Statistic showing the generations most likely to memorize password.
Generations most likely to memorize passwords Image: LastPass

Attitudes differed depending on the type of site that data was being shared with.

Financial websites like banking and email accounts were seen as the top sites to create strong and complicated passwords for, while just 8% of respondents would create a hard-to-crack code for a travel or airline account.

Different online accounts that people would create a more complex password for
Variety in password attitudes. Image: LastPass

Building cyber resilience, globally, is a core plank of the World Economic Forum and takes place via the Centre for Cybersecurity.

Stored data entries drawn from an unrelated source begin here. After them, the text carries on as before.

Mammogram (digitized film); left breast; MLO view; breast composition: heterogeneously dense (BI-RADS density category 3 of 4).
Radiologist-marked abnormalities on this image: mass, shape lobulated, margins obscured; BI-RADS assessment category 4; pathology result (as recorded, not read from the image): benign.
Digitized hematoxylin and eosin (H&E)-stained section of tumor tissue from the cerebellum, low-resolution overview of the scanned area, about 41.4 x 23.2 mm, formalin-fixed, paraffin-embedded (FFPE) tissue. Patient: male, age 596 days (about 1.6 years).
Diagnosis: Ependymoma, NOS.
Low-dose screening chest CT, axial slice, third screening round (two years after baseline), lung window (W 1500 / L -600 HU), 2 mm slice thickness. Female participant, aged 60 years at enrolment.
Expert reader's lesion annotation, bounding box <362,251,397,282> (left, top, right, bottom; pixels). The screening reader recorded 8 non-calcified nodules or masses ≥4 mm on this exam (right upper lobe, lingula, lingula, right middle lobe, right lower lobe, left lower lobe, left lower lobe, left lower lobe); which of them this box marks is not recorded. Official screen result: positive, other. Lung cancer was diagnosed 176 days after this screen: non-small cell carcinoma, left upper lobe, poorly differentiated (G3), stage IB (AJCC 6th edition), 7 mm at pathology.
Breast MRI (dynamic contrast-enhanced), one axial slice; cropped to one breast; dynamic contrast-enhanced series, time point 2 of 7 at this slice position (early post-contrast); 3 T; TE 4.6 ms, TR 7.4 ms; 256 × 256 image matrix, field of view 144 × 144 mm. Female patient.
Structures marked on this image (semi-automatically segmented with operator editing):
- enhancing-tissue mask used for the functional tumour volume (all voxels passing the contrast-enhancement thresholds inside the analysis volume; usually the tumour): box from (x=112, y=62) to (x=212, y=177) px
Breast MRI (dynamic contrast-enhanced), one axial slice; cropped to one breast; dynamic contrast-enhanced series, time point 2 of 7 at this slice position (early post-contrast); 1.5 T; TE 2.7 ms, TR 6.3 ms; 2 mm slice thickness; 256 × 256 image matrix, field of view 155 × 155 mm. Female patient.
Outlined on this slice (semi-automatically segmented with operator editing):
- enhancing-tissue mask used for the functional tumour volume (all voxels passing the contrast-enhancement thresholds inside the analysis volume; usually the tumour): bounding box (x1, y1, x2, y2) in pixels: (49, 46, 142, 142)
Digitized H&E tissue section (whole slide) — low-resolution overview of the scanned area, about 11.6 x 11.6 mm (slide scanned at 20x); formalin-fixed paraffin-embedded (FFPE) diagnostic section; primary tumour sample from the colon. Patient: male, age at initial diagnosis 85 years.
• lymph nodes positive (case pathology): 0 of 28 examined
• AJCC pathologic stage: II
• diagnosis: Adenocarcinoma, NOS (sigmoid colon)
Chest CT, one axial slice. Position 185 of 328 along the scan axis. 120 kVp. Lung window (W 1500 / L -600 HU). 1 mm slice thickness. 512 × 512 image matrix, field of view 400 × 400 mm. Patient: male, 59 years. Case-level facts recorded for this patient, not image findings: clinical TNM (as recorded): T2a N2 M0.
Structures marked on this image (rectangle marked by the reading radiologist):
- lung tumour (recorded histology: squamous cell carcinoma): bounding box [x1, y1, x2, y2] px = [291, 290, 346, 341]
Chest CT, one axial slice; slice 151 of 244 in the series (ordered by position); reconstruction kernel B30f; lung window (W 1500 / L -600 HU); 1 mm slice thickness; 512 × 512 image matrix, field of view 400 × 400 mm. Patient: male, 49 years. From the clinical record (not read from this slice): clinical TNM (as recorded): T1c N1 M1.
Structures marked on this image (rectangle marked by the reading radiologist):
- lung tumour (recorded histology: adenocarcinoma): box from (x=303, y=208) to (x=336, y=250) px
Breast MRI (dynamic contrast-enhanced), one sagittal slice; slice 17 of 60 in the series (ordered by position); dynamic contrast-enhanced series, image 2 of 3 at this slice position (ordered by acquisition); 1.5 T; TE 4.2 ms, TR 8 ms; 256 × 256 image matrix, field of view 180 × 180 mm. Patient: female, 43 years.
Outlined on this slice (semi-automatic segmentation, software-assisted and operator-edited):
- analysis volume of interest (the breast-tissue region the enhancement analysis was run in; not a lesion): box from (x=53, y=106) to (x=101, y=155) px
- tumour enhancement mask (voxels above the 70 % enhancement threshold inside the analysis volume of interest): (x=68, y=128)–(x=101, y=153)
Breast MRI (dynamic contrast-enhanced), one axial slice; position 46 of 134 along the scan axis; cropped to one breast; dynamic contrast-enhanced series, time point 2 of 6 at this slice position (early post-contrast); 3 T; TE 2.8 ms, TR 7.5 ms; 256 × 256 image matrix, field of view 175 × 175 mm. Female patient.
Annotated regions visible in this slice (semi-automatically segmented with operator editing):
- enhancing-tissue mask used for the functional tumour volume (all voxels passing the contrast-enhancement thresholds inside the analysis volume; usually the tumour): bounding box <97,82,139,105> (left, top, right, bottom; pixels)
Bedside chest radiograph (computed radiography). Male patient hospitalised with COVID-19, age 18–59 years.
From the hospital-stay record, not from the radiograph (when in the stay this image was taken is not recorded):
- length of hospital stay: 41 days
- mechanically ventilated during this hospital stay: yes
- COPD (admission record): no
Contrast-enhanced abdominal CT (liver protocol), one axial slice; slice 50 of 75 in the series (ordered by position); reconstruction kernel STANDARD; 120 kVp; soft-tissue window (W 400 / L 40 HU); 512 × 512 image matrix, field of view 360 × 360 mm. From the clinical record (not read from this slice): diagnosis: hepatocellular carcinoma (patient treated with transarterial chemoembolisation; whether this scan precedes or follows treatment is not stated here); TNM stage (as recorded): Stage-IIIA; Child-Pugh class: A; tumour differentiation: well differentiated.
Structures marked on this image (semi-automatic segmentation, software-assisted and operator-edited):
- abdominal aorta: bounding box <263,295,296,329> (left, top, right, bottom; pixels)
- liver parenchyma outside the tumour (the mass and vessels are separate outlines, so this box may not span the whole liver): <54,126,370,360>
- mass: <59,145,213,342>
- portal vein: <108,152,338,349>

The most recent Global Cyber Security Outlook report showed that while business leaders are taking the issue more seriously and meeting more frequently about it, “more needs to be done to promote understanding between business and security teams to support effective action by organizational leaders”.

People who received a cybersecurity education
Gap between training, awareness and action after receiving cybersecurity education. Image: LastPass

The LastPass report also alighted upon a lack of action, even when the consequences are well understood. The authors of that report attributed the need for improved cybersecurity methodology to a lack of awareness of how grave the consequences can be, as well as a lack of proactive interest in cybersecurity training.

“Online users still need to level up cybersecurity by taking action versus a passive stance to protect their digital lives,” the report said. “No generation is immune to password mishaps, confidence is creating a false sense of security and awareness doesn’t translate to action.”